Source passage

Symbolic Binding in Neural Networks through Factorized Memory Systems

Our blog post describes the paper Emergent Symbols through Binding in External Memory that was published at ICLR 2021.


Human intelligence is often described as ‘symbolic’ because we are able to take complex sensory inputs and map them to abstract concepts, represented by logical rules and symbols.

To illustrate this, consider the following scene with four objects of differing shape, size and color:

A scene with four objects of differing shape, size and color.
A scene with four objects of differing shape, size and color. (Credit: CLEVR.)

Many of us are able to quickly identify all of the objects in this scene. Once we do this, we can recognize certain logical relationships between the objects:

  • The green cube is taller than the red cylinder.
  • The red cylinder is taller than the yellow sphere.

Given just the last two statements however, we can quickly infer that “The green cube is taller than the yellow sphere”, even if we did not notice this when looking at the original image! We can formally denote this process of logical reasoning by the proposition:

\[(\text{G} > \text{R}) \text{ and } (\text{R} > \text{Y}) \implies (\text{G} > \text{Y}).\]

Here, we have assigned the height of the green cylinder to the symbolic variable $\text{G}$, expressed by the statement $G = \text{height}(\text{green cylinder})$, and so on. The assignment of a concrete value to an abstract symbol is called binding (or variable-binding).

Humans have an immense ability to understand abstract relationships and reason about them in a logical manner. This is due to our ability to reason using abstract symbols (such as $G$) without worrying about their concrete values (such as the exact height of the green cylinder).

However, such abstract reasoning has been difficult to emulate artificially; many state-of-the-art language generation models today struggle at simple logical tasks that even children excel at.

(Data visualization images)
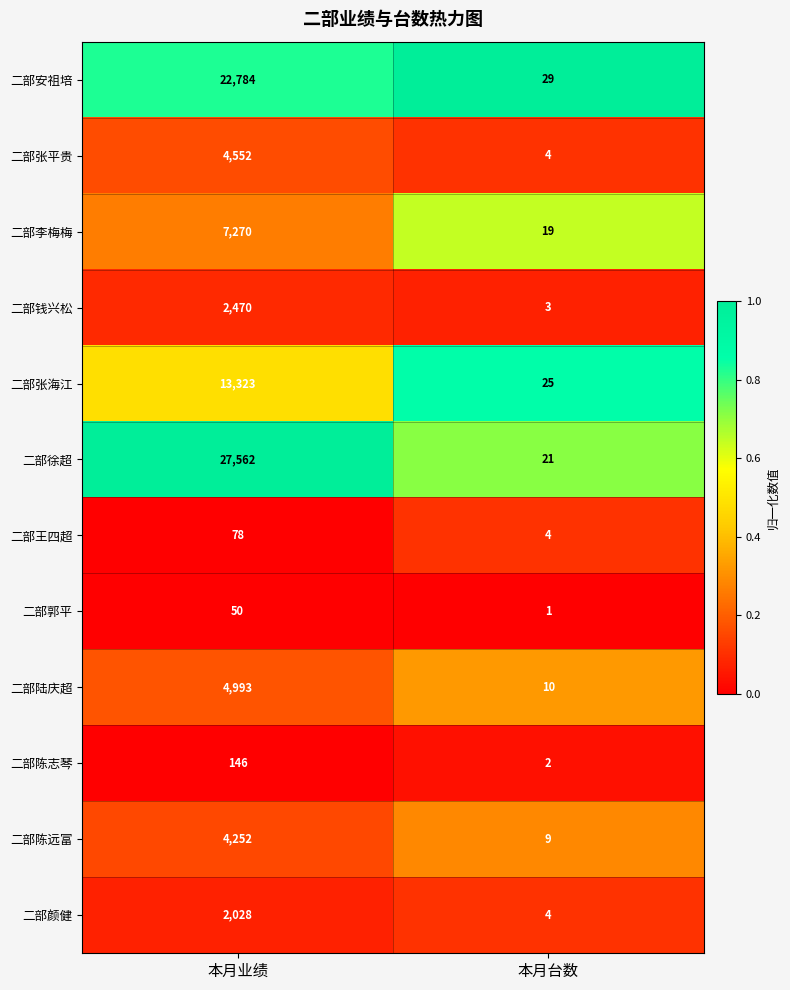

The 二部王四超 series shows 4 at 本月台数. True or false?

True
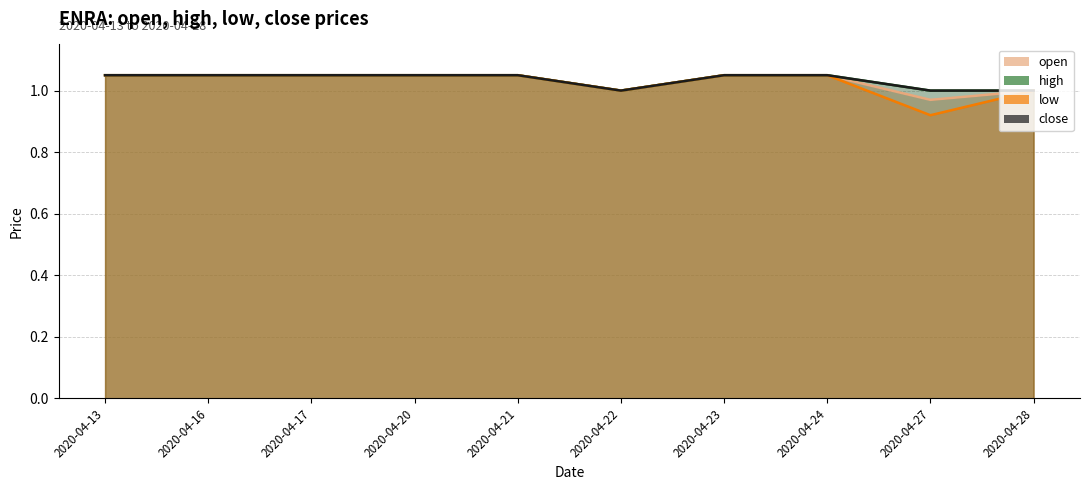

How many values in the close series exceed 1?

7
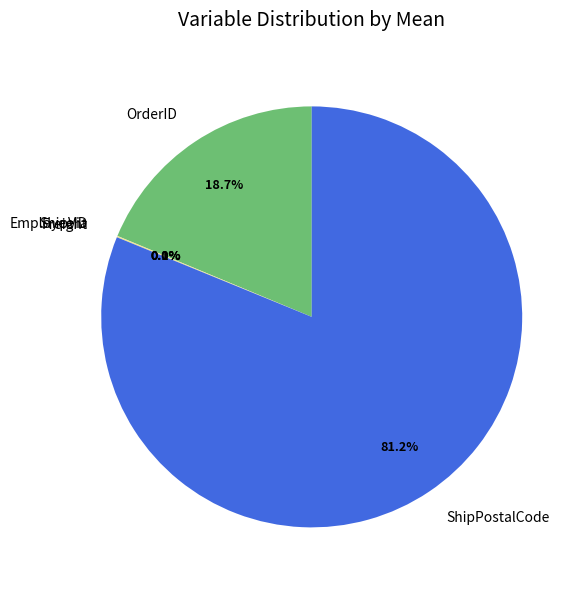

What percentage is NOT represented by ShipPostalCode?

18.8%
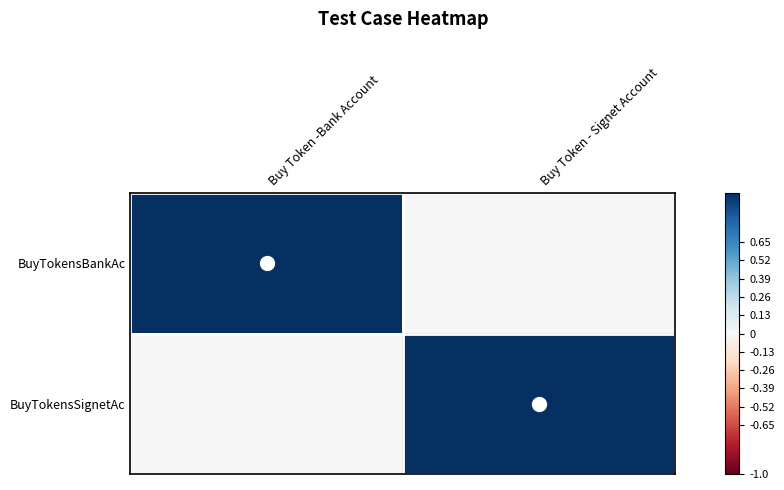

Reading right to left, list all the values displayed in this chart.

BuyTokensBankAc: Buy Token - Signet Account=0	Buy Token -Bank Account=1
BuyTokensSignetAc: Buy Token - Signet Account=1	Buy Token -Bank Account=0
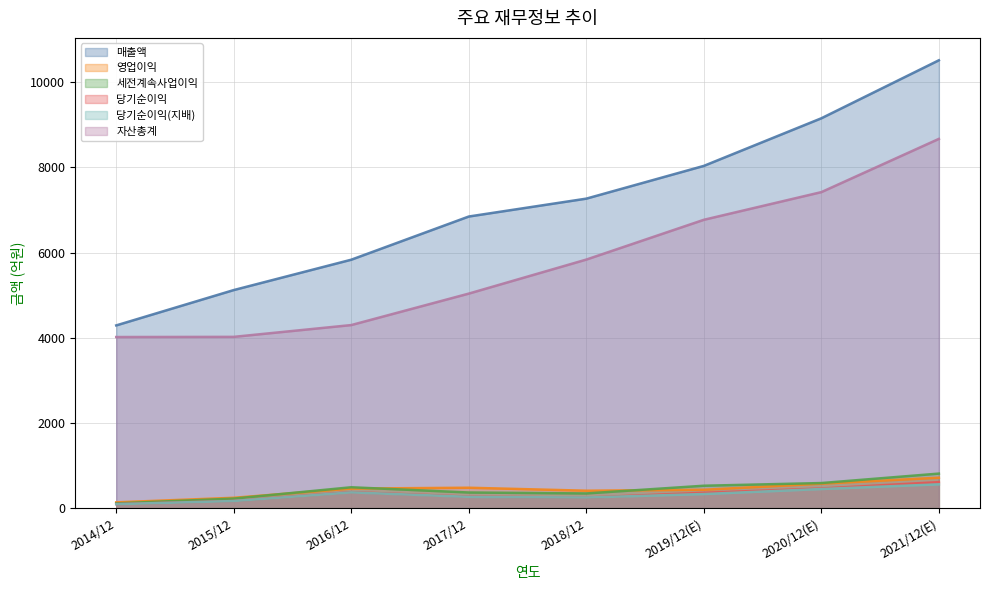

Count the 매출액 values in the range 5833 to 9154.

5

List of tasks
**a)** According to the passage on symbolic binding, at which conference was the paper Emergent Symbols through Binding in External Memory published?
**b)** Reproduce all of the data visualization image records, switching every "values" to "numbers" and leaving everything else unchanged. Omit the pictures.

Answer section
**a)** ICLR 2021

**b)**
The 二部王四超 series shows 4 at 本月台数. True or false?

True

How many numbers in the close series exceed 1?

7

What percentage is NOT represented by ShipPostalCode?

18.8%

Reading right to left, list all the numbers displayed in this chart.

BuyTokensBankAc: Buy Token - Signet Account=0	Buy Token -Bank Account=1
BuyTokensSignetAc: Buy Token - Signet Account=1	Buy Token -Bank Account=0

Count the 매출액 numbers in the range 5833 to 9154.

5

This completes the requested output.